196 countries will meet in Paris this December for the 21st annual United Nations Framework Convention on Climate Change (UNFCCC). The main objective of the Conference of Parties (COP) is to agree to a new climate deal that will be legally binding and universal, and aim to keep global warming below 2°C.
Climate negotiations historically focused on setting ‘top-down’ targets which drove national action. Today a different approach has been taken which will hopefully yield better co-operation and outcomes. Individual countries have been asked to come forward with their own ambitions and plans for carbon reduction. Commitments, or Intended Nationally Determined Contributions (INDCs), have been submitted in the run up to COP21, to pair national intentions, ambitions, circumstances and capabilities with global frameworks. To date 122 countries have submitted.
What impact will it have on climate change?
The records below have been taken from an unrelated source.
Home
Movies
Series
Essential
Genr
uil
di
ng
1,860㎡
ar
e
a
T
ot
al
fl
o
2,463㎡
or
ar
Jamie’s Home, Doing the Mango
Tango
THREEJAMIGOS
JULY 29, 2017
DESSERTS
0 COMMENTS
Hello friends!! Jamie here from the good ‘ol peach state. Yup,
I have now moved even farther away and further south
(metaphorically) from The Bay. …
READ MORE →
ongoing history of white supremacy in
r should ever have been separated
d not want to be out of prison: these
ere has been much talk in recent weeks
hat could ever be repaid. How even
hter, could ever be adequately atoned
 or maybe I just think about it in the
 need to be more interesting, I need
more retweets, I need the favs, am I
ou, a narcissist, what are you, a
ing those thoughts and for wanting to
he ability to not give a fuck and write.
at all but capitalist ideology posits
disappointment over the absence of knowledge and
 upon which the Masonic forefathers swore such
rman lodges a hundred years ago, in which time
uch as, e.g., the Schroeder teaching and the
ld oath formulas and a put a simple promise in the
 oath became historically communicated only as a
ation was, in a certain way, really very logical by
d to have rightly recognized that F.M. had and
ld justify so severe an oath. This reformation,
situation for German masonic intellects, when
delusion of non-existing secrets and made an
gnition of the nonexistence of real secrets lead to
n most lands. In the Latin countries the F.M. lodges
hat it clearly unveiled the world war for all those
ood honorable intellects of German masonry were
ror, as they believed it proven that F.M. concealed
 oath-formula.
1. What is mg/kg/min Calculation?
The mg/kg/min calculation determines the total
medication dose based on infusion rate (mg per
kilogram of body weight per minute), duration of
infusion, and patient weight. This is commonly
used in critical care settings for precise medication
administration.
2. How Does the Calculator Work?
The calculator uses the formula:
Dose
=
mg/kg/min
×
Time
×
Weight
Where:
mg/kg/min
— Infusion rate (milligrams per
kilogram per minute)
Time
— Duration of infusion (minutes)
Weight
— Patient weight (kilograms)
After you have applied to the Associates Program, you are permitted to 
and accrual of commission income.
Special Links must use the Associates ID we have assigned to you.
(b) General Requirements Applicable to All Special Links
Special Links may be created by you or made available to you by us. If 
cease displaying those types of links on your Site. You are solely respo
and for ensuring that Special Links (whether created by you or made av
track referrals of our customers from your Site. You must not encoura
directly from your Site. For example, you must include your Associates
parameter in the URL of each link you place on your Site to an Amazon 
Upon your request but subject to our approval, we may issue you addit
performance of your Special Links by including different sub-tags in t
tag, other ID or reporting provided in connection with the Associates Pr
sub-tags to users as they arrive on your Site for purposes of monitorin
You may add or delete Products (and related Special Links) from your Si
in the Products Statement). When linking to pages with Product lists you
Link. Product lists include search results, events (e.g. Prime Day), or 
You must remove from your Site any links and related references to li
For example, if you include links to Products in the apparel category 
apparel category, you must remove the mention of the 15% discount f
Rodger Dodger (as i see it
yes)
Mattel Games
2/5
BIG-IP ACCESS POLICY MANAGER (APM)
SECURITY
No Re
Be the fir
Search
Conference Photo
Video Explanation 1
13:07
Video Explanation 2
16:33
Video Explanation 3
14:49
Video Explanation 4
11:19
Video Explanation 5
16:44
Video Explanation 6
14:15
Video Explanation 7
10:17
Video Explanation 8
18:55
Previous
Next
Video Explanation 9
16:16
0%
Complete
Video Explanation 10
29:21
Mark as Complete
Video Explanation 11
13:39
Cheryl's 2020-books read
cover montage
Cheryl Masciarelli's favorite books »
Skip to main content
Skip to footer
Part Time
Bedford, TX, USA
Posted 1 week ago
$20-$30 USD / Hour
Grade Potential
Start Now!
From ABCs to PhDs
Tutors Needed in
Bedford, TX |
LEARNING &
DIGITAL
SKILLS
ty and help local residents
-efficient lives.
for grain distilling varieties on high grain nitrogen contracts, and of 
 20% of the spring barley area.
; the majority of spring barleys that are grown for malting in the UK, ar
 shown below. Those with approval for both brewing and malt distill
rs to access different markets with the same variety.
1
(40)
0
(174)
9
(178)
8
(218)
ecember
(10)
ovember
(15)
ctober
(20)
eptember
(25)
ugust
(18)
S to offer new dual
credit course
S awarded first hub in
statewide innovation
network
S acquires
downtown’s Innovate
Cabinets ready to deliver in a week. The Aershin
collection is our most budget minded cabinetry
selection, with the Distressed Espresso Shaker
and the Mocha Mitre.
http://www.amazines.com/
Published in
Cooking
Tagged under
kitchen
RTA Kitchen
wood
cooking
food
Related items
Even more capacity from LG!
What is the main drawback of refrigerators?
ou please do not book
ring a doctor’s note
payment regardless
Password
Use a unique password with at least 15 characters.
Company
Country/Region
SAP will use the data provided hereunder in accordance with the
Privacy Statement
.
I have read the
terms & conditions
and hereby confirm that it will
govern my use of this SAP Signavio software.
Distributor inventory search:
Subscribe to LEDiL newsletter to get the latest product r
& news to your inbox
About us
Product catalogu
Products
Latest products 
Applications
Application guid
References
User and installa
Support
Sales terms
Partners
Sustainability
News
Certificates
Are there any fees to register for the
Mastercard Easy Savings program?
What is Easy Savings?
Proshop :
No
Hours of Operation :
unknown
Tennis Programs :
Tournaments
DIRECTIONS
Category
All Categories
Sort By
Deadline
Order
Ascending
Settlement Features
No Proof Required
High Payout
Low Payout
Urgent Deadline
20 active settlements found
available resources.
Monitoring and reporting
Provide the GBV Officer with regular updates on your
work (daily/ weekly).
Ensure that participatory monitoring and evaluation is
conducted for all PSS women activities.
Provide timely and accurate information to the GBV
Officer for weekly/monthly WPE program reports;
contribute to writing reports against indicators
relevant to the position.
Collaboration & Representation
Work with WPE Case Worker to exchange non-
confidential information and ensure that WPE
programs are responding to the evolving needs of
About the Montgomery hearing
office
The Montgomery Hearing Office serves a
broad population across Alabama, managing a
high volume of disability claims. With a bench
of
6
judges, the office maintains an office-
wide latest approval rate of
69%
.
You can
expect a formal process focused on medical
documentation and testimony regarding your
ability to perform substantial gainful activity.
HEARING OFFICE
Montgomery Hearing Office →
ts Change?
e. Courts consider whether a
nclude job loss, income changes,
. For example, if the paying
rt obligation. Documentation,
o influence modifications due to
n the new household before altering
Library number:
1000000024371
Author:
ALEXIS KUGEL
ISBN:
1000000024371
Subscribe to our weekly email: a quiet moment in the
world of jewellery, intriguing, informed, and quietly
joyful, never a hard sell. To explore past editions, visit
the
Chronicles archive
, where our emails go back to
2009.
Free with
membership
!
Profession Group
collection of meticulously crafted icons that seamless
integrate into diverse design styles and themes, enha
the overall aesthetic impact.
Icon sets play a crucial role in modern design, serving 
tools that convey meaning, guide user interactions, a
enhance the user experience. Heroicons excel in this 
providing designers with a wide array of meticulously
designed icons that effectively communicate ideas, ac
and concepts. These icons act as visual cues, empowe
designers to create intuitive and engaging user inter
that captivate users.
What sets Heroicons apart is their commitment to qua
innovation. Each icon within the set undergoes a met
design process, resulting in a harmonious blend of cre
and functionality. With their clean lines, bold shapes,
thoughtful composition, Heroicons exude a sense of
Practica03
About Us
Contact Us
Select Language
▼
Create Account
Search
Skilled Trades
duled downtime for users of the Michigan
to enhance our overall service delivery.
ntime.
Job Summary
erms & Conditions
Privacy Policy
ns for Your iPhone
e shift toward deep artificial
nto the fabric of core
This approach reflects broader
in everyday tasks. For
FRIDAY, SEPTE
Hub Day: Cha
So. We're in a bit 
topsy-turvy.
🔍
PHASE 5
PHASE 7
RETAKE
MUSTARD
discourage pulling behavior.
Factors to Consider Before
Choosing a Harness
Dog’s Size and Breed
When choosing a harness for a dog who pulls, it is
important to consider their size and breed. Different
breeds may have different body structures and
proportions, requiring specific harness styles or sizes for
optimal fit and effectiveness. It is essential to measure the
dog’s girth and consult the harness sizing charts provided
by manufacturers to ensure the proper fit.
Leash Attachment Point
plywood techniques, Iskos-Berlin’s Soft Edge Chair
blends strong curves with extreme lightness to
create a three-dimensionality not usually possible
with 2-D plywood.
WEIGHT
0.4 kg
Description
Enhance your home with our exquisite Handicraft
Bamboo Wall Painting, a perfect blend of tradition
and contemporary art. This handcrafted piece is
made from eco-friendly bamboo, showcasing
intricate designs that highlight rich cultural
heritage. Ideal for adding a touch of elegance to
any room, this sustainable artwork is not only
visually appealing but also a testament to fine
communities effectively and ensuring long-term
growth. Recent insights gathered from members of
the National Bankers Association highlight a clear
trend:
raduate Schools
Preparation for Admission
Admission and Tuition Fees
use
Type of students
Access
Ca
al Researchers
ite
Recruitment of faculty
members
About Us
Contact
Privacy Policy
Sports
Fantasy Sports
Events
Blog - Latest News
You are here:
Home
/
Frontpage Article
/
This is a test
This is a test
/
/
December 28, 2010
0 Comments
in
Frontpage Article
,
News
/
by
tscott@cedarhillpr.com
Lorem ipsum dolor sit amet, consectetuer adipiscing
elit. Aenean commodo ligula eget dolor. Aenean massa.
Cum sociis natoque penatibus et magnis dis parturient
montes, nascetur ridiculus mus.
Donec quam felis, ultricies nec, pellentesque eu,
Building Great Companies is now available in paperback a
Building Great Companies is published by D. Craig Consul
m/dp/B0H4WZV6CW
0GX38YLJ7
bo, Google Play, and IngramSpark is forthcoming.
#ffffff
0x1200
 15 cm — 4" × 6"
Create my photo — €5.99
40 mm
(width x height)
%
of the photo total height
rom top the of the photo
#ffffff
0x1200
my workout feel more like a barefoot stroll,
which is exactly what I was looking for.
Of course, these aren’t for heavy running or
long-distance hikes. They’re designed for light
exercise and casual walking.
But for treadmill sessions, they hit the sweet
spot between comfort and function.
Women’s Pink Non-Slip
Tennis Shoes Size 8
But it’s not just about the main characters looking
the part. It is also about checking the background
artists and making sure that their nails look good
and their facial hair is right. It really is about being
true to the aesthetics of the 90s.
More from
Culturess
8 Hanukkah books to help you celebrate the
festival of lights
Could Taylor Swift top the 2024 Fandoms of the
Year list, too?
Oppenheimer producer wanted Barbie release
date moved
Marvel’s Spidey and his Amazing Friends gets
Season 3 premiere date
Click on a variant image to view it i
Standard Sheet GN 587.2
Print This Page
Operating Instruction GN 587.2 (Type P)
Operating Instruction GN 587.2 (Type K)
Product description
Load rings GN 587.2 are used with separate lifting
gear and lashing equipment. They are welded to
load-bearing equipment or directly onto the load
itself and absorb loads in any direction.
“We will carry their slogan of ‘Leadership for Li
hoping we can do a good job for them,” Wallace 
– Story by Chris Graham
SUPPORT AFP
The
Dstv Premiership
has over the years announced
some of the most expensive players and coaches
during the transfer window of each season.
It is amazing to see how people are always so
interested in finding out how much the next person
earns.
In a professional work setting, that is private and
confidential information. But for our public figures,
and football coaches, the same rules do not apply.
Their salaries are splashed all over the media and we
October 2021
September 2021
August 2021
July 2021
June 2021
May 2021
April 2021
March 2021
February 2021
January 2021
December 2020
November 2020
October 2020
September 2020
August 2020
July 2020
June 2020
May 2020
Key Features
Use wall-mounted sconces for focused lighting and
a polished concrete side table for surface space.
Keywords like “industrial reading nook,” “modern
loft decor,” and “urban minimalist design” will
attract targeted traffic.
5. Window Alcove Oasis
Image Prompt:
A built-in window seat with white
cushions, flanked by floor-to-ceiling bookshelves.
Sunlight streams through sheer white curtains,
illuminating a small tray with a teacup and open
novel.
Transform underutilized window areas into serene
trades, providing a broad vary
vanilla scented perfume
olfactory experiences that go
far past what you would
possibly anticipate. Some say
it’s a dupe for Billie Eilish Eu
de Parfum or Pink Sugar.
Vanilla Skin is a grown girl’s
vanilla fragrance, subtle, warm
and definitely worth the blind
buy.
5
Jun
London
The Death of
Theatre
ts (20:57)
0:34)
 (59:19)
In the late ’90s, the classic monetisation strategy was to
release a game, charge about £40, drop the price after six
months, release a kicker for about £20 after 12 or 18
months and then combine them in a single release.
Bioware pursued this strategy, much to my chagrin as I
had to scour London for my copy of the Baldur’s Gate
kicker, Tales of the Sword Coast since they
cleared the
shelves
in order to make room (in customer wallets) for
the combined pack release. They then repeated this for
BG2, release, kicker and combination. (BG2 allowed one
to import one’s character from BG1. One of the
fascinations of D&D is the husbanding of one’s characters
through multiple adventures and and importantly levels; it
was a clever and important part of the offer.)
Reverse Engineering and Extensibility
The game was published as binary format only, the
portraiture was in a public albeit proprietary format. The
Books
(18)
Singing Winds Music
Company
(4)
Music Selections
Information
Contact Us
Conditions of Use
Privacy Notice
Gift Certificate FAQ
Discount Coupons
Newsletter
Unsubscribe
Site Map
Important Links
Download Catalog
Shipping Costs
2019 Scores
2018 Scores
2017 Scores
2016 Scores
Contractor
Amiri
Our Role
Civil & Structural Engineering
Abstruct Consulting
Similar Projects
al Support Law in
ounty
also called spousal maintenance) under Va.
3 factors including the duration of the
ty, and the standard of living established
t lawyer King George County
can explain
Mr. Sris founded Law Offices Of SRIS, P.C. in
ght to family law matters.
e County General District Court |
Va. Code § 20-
The big question is whether COP21 will make a meaningful difference to climate change action on the ground. According to a Paris 2015: getting global agreement on climate change by Christian Aid, Green Alliance, Greenpeace, RSPB, and WWF, “Not only is a deal possible but, with the right political leadership, it can lead to ambitious outcomes that will have a real impact on tackling climate change”.
We couldn’t agree more; a global deal is possible and is absolutely necessary. However it needs to be strategic, ambitious and have the right legal framework. It needs to have a long-term approach which will incorporate sustainable and realistic development goals. It also needs adequate financing for the transition to a low carbon economy. Easier said than done – but a strong foundation will be key to its success.
Why is it important?
Current GHG emissions reduction commitments are based on the Kyoto Protocol which runs out in 2020 and only includes the developed world. We need an agreement beyond 2020 which must apply to all nations (both developed and developing) as only global cooperation will achieve the reductions required to keep greenhouse gas (GHG) levels below the 2°C global warming threshold. Above 2°C global warming becomes catastrophic and irreversible. Unchecked we are heading for 5°C! The longer we wait, the more we need to remedy.
What are the stumbling blocks?
Each country faces its own set of vastly different problems, and addressing all contexts is complex. Naturally there are a number of other concerns, ranging from whether targets will be ambitious enough; will funding be forthcoming and sufficient and will implementation be within the timeframes required.
Historically funding is where negotiations have been held up. The developing world, stuck with a climate problem mostly created by the developed world, still has a lot of development to do which will be challenging in a carbon constrained world. The developing world is unfortunately also particularly vulnerable to climate impacts and needs to create more climate resilience. Hence, the developing world needs financial assistance from the developed world to grow and transition in parallel as well as build the necessary resilience within their economies.
Stumbling blocks aside, the previous COP meetings have paved the way and big emitters such as China and the US are in support of reaching an agreement. We are all hoping for a strong deal that will tackle climate change as well as reduce poverty, improve health, build security, and of course avoid the degradation of the ecosystems on which we depend.